Giving evidence to the inquiry, Windsor MP Adam Afriyie said: "I can work anywhere in the country — in coffee shops, in any building, most Conservative associations — if there is a coffee shop next door with a wireless LAN. The only place I was unable to work is here…I used to spend afternoons sitting on the steps outside Portcullis House so that I could get a signal from what I think is Caffe Nero next door."

The Administration Committee report says that parliament's IT infrastructure is "simply not suited to a mobile member without an office".

"For many new members, adequate wireless Internet access would have made working without an office much more manageable," it says.

The committee is disappointed that the administration service failed to anticipate new MPs arriving with a need to use their own equipment.

"We appreciate the security and viability issues around wireless Internet access, but believe that it should be possible to overcome these difficulties," says the committee.
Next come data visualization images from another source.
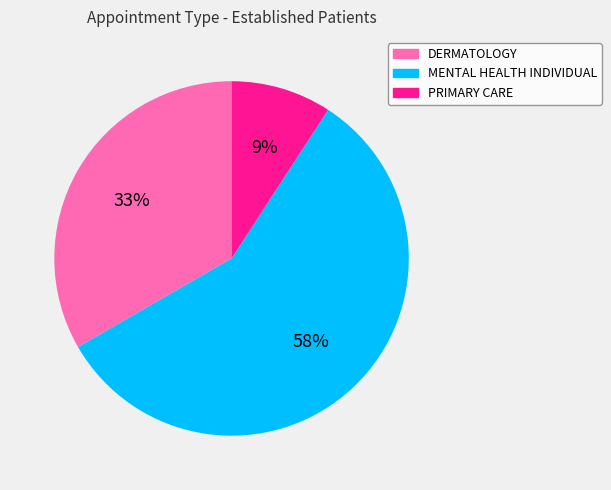

Does MENTAL HEALTH INDIVIDUAL account for over 50% of the chart?

Yes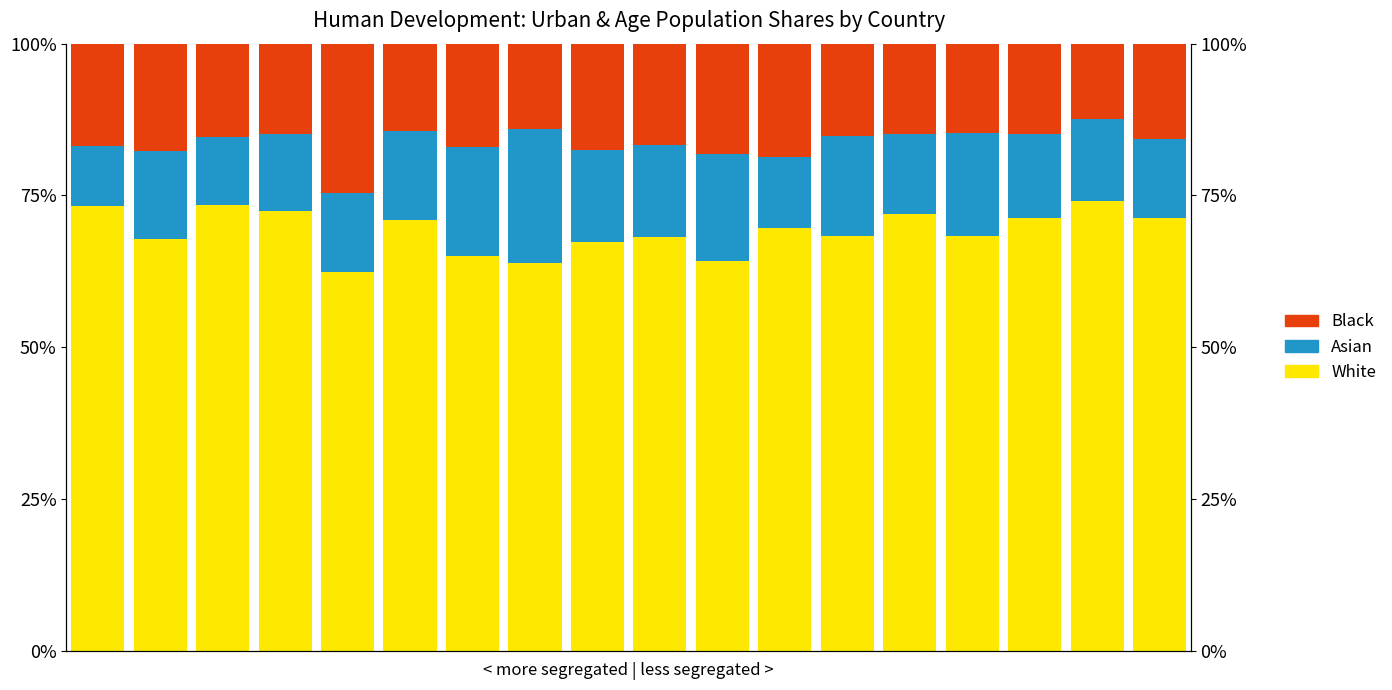

List the labels in order of Asian value, largest first.

7, 6, 10, 14, 12, 9, 8, 5, 1, 15, 16, 13, 17, 4, 3, 11, 2, 0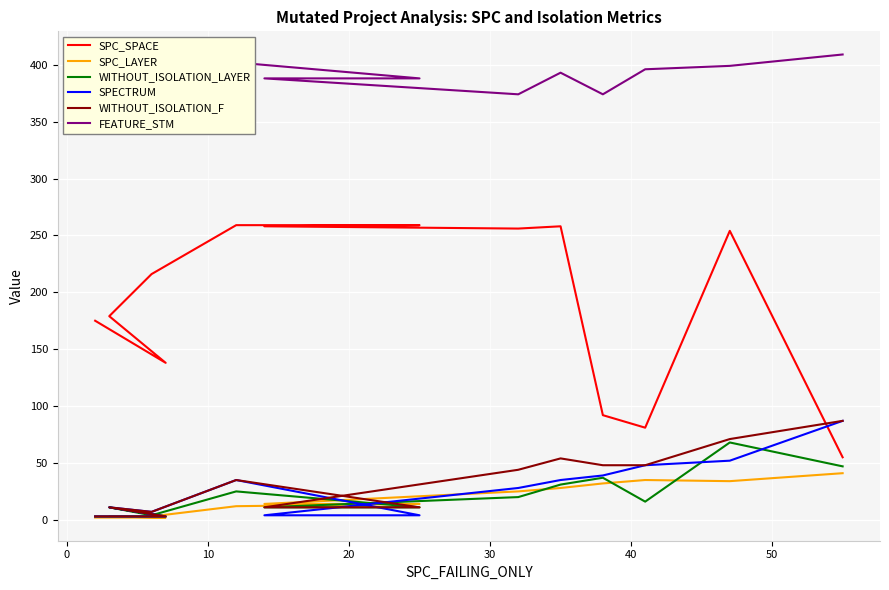

After their last crossing, which series has the higher values: SPC_SPACE or WITHOUT_ISOLATION_F?

WITHOUT_ISOLATION_F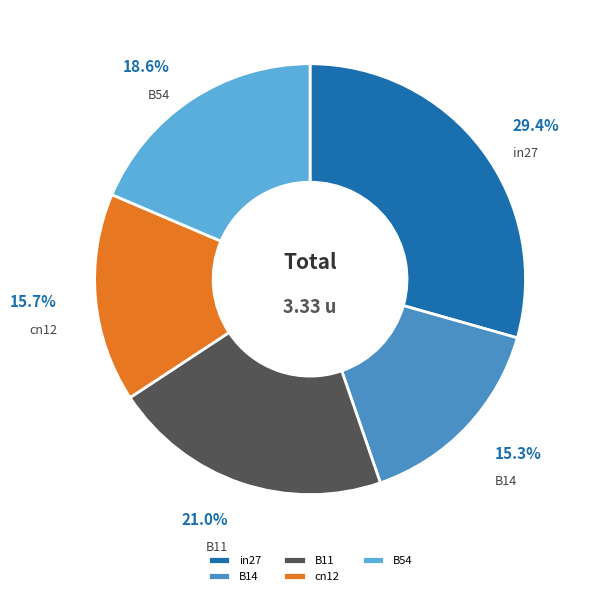

Count the number of slices in the pie.

5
"We recommend that wireless Internet access should be provided in those areas likely to be of most use to members — the atrium of Portcullis House, the library and the new members' temporary accommodation areas — and that a way should be found of securely providing wireless functionality on centrally supplied laptop computers."

It also points out that a new MPs' voicemail system got "rapidly clogged up" and recommends that additional capacity would be worth extra expense.

Services for defeated MPs were also criticised. Outgoing MPs, according to official guidance, should retain a phone line for four working days after the election. But at least one member could not accept incoming calls. Email accounts belonging to defeated MPs were disabled entirely after losing their seats with no automatic reply function available.

The committee calls for an automatic response service to be available "as a matter of course in future" and recommends that a telephone advice point for former MPs' staff would be a "sensible development".